I have to decice if the following function is Lebesgue-integrable on $[0,1]$:
$$g(x)=\frac{1}x\cos\left(\frac{1}x\right) $$ where $x\in[0,1]$.
$g(x)$ is Lebesgue integrable if and only if the integral of $|g(x)|$ is finite
So, $\int_{[0,1]} |\frac{1}x\cos\left(\frac{1}x\right)| dm < infinite???$
I don't know how to proof that,
I have thought about using the monotone convergence theorem but I don't have any idea of how to define $f_n$ a sequence of measurable functions.
On
First observe that: $$ \int_0^1 |g(x)|~dx=\int^1_0 \left|\frac{1}x\cos\left(\frac{1}x\right)\right|~dx\\ =\int^\infty_1 \left|\frac{1}x\cos\left(x\right)\right|~dx $$ We have: $$ \int^\infty_1 \left|\frac{1}x\cos\left(x\right)\right|~dx\geq \sum_{n=1}^{\infty}\int^{2(n+1)\pi}_{2n\pi} \left|\frac{1}x\cos\left(x\right)\right|~dx\\ \geq \sum_{n=1}^{\infty}\frac{1}{2(n+1)\pi}\int^{2(n+1)\pi}_{2n\pi} \left|\cos\left(x\right)\right|~dx\\ =\int^{0}_{2\pi} \left|\cos\left(x\right)\right| ~dx\times \sum_{n=1}^{\infty}\frac{1}{2(n+1)\pi} $$ The right hand side diverges and hence the integral diverges.
Heuristically, each peak in the graph of $|\frac1x\cos\frac1x|$ contributes to the integral by something roughly proportional to the product of its height and width.
The height of the peak centered at $x_0$ is of course $\frac1{x_0}$. The width is inversely proportional to the (absolute value of) the derivative of $\frac 1x$ at $x_0$ (since all the peaks of $\cos$ itself are equally wide).

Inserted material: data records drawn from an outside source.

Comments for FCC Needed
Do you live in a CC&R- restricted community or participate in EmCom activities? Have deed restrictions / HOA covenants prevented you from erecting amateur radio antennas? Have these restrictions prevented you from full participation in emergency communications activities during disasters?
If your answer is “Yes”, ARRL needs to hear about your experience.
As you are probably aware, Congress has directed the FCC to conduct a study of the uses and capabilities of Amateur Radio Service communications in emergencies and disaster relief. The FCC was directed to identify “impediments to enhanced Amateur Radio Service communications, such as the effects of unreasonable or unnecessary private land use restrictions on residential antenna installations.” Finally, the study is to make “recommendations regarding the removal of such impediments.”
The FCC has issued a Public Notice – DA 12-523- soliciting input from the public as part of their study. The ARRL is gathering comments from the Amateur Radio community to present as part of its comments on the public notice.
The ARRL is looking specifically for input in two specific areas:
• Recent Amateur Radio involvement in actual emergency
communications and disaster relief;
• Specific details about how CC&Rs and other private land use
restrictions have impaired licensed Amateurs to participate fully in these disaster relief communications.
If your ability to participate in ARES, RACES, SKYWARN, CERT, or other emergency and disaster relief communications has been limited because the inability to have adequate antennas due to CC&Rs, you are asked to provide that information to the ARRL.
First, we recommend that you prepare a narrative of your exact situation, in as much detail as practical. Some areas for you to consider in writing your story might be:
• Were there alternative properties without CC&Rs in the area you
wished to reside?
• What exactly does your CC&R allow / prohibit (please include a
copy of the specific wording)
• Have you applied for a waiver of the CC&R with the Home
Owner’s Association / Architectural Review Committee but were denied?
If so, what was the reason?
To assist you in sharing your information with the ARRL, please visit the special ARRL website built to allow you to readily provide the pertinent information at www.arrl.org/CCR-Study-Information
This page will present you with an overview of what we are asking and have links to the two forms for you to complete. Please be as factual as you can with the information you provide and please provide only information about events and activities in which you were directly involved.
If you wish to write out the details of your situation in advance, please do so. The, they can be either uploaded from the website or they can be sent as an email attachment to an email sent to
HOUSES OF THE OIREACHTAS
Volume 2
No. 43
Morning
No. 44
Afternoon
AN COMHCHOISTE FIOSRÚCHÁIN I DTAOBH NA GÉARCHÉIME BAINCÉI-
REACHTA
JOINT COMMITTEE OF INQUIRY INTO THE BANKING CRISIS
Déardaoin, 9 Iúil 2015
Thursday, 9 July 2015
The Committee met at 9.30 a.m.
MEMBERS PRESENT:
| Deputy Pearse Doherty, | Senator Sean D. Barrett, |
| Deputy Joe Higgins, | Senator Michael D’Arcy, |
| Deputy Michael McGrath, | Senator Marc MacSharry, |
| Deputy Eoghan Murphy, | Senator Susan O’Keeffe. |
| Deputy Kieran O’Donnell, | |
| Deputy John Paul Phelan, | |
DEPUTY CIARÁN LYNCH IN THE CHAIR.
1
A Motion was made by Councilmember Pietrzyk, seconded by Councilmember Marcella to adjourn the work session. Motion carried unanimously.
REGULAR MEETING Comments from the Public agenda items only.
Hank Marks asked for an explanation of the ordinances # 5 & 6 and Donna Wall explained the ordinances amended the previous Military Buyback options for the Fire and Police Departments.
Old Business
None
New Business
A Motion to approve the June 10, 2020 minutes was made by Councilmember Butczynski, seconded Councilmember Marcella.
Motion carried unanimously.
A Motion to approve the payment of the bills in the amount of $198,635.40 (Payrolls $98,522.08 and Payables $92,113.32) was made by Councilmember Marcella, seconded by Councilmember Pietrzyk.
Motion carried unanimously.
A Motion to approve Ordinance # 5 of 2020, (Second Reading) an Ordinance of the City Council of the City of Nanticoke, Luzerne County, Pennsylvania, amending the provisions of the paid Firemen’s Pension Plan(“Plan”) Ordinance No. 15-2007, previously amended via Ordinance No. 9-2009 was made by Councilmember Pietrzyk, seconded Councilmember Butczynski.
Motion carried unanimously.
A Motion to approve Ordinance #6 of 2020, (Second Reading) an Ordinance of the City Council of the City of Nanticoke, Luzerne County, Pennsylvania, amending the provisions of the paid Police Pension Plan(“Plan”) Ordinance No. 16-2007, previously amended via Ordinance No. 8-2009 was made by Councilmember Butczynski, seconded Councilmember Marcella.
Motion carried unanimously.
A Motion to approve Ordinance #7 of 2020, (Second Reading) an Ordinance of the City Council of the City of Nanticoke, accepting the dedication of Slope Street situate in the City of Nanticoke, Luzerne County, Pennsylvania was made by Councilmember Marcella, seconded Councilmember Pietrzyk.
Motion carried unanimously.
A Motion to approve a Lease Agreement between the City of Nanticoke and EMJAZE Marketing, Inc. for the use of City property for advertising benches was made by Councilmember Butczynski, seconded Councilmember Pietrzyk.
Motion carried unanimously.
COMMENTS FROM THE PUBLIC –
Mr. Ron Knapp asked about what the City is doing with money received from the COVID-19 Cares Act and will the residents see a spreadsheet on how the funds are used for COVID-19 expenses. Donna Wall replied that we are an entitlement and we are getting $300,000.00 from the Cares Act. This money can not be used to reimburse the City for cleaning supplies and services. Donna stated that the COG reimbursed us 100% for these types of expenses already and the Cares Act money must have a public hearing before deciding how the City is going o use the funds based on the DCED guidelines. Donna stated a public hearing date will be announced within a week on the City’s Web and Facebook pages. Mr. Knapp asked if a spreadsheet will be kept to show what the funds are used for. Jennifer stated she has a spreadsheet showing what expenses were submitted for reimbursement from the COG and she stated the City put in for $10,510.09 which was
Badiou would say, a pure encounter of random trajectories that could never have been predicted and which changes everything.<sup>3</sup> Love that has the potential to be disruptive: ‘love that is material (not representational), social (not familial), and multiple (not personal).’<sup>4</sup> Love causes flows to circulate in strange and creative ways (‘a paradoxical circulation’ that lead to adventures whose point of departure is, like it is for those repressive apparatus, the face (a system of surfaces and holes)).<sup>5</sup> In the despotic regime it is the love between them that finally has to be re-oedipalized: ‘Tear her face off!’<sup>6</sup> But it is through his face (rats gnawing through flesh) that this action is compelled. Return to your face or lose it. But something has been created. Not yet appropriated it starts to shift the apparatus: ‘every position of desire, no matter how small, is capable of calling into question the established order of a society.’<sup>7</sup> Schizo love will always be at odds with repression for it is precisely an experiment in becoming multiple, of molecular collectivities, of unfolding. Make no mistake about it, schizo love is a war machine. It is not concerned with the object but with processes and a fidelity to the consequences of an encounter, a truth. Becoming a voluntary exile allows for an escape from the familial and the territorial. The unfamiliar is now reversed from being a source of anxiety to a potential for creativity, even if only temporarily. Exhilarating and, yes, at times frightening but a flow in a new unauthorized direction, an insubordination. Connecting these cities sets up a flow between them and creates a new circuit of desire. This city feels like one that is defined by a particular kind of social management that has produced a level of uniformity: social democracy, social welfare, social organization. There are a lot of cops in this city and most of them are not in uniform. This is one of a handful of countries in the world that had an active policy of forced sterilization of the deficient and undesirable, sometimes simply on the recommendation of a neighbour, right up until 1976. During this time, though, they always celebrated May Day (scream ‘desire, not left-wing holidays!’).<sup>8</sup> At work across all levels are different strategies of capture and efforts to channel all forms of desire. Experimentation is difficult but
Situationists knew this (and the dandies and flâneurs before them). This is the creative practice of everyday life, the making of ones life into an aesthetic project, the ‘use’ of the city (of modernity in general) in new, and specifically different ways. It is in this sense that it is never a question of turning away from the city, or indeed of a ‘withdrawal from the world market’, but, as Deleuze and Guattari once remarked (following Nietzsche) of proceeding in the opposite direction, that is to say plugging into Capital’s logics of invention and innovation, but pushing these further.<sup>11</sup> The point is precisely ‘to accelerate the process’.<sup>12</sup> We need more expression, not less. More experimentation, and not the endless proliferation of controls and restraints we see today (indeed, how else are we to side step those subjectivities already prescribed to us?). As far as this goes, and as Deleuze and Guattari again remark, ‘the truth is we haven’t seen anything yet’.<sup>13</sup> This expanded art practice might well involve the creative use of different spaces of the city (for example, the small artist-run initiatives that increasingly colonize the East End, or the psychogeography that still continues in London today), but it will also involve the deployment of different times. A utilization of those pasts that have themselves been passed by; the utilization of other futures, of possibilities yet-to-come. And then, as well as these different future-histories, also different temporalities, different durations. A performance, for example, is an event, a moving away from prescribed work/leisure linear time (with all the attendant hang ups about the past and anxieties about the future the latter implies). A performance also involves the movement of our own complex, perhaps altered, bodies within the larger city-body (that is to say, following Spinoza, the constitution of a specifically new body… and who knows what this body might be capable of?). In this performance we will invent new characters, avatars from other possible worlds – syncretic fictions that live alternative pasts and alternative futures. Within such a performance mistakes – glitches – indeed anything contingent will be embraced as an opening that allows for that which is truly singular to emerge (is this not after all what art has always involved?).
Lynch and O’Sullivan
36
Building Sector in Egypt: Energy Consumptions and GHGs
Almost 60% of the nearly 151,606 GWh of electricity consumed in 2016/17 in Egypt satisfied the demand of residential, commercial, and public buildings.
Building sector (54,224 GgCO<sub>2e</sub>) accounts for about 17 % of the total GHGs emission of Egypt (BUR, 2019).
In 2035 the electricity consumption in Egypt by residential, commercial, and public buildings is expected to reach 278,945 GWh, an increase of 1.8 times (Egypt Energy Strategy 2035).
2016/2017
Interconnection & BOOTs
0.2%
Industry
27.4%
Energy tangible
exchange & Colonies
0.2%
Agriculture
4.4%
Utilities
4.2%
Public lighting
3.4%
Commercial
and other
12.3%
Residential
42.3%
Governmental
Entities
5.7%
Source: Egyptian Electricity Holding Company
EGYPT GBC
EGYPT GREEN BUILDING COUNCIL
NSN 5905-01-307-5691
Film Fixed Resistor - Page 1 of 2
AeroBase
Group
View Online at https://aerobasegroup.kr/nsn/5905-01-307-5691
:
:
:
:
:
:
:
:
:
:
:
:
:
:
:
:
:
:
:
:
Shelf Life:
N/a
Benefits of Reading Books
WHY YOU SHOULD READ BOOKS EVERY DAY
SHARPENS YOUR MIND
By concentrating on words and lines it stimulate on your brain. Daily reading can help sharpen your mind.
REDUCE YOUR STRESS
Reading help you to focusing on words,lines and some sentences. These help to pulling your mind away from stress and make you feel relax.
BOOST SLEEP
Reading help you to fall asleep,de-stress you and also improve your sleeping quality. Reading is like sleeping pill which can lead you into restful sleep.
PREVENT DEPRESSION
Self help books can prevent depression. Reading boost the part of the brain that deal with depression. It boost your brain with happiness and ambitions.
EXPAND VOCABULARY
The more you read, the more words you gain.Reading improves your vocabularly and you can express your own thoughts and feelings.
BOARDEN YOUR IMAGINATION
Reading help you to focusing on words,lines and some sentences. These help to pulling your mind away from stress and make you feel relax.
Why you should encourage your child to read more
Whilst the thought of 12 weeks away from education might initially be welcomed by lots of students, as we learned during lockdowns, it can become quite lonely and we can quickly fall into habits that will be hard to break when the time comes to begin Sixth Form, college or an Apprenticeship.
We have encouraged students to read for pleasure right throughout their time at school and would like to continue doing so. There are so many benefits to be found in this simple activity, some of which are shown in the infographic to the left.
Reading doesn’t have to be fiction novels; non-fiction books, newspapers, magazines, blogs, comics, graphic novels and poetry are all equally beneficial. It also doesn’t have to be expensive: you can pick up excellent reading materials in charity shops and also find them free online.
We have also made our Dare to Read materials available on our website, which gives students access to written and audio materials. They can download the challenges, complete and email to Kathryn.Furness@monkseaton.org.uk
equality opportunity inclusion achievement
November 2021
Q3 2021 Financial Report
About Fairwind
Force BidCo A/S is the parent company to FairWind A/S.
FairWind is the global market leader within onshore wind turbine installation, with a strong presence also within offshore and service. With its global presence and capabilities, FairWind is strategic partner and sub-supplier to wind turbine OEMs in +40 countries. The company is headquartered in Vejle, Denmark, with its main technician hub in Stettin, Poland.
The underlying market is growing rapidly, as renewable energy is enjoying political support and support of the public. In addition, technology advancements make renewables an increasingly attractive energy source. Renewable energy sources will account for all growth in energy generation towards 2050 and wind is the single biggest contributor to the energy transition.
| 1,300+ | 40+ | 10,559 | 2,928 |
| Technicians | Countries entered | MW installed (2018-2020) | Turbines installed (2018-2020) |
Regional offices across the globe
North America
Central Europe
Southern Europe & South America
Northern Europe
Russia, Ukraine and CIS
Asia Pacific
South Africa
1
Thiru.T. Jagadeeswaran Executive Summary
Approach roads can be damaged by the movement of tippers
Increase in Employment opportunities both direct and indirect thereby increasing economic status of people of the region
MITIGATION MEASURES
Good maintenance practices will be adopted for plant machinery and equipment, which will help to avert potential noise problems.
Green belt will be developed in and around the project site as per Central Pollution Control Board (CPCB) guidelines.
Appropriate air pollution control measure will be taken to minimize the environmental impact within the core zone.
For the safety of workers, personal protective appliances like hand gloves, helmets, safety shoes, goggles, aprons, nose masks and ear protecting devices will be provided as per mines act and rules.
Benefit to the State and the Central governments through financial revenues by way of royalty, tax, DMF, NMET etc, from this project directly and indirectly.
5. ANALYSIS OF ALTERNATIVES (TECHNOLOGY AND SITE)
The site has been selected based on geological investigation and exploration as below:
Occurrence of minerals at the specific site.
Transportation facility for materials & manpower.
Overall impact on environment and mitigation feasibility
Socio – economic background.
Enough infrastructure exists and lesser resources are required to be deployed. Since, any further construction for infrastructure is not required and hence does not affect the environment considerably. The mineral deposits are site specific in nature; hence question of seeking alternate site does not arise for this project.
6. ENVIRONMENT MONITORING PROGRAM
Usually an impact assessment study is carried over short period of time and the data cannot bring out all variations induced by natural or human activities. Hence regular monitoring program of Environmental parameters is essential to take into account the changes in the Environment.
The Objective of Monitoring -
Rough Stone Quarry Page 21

So, roughly, the peak at $x_0$ has area proportional to $\frac{1/x_0}{\left|-1/x_0^2\right|} = x_0$ itself.
There's a peak at $x_0 = \frac{1}{(n+\frac12)\pi/2}$ for each integer $n$. The sum of these areas are a harmonic series, which diverges.
It is probably possible to convert this to a rigorous proof by bounding $|g(x)|$ from below by a sequence of disjoint rectangles (one for each peak) whose total areas diverge.